§ **GOAL OF THE EXERCISE**
Go through the entries below. Copy out every line that contains "possible".

§ **RECORD EXTRACTS**

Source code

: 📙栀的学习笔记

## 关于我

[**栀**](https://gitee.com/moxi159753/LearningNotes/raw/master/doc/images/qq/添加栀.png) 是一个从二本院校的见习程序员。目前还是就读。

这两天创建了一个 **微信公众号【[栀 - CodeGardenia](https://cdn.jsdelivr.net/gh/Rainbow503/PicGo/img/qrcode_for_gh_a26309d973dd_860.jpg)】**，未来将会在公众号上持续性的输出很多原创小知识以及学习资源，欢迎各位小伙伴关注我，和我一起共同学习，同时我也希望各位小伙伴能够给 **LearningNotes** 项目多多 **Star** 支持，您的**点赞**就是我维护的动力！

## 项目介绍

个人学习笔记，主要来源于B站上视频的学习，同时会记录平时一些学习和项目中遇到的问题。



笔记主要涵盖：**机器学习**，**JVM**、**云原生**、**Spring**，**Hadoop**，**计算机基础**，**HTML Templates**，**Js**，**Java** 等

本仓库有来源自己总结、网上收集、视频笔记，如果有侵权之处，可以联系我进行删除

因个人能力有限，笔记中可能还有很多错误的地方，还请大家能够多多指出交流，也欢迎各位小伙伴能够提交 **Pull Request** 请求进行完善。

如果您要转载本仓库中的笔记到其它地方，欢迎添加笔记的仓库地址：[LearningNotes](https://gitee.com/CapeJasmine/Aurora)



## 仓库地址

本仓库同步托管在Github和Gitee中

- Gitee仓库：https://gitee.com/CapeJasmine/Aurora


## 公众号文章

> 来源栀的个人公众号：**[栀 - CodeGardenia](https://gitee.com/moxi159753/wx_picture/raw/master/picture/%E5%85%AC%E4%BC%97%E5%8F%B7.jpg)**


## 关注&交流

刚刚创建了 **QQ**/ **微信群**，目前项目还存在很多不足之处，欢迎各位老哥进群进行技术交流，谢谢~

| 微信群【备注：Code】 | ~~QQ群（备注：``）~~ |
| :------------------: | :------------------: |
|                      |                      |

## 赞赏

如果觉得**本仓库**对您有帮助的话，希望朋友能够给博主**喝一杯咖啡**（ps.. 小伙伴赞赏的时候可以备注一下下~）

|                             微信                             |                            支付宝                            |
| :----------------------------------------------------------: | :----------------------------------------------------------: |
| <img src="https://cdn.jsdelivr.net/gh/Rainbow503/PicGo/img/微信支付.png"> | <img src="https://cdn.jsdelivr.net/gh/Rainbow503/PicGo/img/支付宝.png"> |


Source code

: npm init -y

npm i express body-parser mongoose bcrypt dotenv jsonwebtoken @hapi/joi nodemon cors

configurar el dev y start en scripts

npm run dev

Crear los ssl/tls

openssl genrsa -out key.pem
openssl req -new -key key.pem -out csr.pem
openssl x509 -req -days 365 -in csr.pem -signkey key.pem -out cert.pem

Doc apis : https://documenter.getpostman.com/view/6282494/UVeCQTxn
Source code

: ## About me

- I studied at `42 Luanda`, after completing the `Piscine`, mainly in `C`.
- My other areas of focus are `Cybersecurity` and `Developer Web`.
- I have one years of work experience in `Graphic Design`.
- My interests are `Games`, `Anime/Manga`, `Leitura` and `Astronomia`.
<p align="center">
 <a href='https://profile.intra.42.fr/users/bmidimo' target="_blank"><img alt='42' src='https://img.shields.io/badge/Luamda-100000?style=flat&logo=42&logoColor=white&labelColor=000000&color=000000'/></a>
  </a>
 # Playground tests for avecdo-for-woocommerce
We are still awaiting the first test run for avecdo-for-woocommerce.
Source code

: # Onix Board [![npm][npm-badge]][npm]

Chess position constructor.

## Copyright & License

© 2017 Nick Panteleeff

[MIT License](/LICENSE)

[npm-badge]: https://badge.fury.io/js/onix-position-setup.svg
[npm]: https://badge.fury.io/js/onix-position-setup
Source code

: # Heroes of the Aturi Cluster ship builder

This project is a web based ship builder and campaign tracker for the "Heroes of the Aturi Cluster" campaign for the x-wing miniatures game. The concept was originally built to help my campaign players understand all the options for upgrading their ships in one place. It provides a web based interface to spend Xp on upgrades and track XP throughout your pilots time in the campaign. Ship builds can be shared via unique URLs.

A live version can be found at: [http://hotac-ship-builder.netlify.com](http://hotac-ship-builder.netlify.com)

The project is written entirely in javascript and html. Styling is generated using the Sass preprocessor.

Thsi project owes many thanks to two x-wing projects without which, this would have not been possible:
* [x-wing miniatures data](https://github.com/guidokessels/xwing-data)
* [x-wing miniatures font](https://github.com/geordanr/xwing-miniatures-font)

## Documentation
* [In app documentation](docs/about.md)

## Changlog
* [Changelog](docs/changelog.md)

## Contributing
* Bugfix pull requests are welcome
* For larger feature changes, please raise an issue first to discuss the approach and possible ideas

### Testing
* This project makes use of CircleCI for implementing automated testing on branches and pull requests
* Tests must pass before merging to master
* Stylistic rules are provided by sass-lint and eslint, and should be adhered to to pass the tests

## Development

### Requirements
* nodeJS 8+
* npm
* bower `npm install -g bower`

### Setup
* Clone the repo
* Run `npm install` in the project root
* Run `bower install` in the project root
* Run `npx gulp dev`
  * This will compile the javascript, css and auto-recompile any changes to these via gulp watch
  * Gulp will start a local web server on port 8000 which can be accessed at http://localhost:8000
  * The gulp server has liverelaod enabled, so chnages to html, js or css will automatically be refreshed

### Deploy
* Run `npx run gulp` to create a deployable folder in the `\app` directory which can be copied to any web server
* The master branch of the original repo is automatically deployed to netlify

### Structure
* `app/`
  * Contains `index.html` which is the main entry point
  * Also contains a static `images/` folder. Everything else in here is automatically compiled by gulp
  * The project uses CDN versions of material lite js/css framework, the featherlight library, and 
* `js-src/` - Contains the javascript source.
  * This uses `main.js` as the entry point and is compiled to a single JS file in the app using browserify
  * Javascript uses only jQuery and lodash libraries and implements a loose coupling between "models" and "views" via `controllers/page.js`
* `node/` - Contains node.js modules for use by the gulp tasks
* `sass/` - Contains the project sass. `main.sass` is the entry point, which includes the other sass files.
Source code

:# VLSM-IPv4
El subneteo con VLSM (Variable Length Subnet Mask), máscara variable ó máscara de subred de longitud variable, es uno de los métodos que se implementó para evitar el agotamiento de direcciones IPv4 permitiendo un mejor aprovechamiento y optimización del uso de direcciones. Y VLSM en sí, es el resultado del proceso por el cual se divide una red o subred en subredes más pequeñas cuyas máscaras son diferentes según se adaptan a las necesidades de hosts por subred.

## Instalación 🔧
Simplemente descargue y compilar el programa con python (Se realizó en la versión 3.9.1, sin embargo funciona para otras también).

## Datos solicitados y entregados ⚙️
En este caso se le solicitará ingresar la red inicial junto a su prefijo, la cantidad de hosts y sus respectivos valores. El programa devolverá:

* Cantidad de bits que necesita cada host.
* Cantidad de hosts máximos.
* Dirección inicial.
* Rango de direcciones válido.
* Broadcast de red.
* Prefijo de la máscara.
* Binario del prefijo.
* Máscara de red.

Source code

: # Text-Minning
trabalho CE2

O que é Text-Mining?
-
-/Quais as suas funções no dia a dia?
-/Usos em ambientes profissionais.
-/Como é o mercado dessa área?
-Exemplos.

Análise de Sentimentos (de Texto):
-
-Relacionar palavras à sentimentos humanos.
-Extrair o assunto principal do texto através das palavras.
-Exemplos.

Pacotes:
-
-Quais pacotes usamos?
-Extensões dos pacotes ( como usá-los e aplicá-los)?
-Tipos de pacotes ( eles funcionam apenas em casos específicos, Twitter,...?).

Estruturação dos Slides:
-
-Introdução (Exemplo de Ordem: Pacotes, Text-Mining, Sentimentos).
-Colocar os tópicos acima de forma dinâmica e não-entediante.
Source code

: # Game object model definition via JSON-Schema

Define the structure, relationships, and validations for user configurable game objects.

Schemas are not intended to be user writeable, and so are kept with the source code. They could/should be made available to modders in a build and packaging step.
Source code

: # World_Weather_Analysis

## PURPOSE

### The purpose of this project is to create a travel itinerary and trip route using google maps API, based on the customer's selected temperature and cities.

§ **TASK RESULT**
Thsi project owes many thanks to two x-wing projects without which, this would have not been possible:
* For larger feature changes, please raise an issue first to discuss the approach and possible ideas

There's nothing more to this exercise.